Game over?
Posted by Rich Sweeney on October 5, 2007
In an online article published by Foreign Policy this week, Paul J. Saunders and Vaughan Turekian argue that global climate change can’t be stopped. Therefore, their policy suggestion is that we not waste money trying to reduce carbon emissions, but instead start investing in dealing with the effects of climate change. For drawing such a dire conclusion, they provide almost no evidence to support this claim. It’s also interesting to note the backgrounds of the authors, particularly Mr. Saunders, who just a few years ago was firmly entrenched in the global warming deniers camp.
Politics aside, this position does shed light on the difficult choices policymakers face when addressing issues where the costs are high and the outcomes, of both action and inaction, are highly uncertain. On the one hand, you have people who view the costs of global warming as so obviously high that we should seek to avoid it at all costs. On the other you have people who say that our probability of successfully reigning in global warming is so small that it’s foolish to waste money on it. Like most things, the correct answer probably lies somewhere in the middle.

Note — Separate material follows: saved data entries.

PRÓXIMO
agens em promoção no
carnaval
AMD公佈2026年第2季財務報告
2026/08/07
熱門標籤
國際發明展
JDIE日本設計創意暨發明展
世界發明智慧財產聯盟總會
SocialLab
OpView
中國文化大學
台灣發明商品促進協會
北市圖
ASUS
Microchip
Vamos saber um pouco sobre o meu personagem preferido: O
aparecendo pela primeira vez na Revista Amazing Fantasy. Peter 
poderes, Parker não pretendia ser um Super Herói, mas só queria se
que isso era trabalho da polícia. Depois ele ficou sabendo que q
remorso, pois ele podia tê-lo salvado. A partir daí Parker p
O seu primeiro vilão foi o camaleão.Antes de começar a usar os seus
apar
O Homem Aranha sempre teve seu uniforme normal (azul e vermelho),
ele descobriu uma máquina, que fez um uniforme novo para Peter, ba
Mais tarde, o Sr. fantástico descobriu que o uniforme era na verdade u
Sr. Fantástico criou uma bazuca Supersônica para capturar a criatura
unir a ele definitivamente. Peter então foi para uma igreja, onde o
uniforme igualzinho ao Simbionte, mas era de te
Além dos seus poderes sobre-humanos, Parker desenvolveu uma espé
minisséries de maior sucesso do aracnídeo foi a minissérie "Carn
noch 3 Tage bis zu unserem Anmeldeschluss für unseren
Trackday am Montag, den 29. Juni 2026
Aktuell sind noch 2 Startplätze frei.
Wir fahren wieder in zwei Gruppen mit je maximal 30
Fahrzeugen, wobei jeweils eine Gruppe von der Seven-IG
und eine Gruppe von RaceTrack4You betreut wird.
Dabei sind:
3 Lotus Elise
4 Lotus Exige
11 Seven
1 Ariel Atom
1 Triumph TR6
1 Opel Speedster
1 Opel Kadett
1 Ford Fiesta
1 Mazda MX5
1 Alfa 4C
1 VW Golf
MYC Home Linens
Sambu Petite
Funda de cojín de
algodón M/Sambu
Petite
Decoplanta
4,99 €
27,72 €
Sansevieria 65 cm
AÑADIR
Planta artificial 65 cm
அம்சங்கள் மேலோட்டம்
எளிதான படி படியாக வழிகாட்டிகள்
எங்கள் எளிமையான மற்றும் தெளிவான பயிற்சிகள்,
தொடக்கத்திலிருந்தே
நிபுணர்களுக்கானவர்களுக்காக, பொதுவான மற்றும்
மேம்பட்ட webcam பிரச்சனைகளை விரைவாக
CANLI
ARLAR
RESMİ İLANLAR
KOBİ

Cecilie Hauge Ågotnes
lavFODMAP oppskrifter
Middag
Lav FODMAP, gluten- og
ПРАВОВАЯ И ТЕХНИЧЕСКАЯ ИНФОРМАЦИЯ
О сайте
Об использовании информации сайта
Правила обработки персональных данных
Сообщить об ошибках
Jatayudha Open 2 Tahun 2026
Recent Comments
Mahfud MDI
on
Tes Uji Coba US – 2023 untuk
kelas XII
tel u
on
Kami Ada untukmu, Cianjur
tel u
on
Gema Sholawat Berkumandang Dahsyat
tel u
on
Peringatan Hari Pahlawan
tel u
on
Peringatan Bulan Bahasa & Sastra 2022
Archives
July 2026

What I find most interesting (and encouraging) from an economist’s perspective, is that both sides are eventually going to be forced to put dollar figures to their claims. The “tree huggers” will have to quantify the costs of doing nothing. Realists like Turekian and Saunders will have to tally both the costs of curbing carbon as well as the costs of societal adaptation to global warming. Then their analyses and assumptions will be questioned and tested by policy analysts and the scientific community. Eventually we’ll approach consensus on the range and probability distribution of these three key costs, and a rational democratic debate will set our course. The point is that while global warming is certainly an important, and sometimes scary, issue, economics provides a pretty good framework for making complicated decisions. We just need to gather all the facts, keep all options open, and avoid fatalist traps (on both sides) like the one posed in this article.
siahtam said
Haven’t the sides put dollar figures to their claims?
Stern Report tells us the costs of doing nothing vs. stabilizing emissions.
World Bank had a report estimating that the costs of adaptation will be between 10-40 billion per year.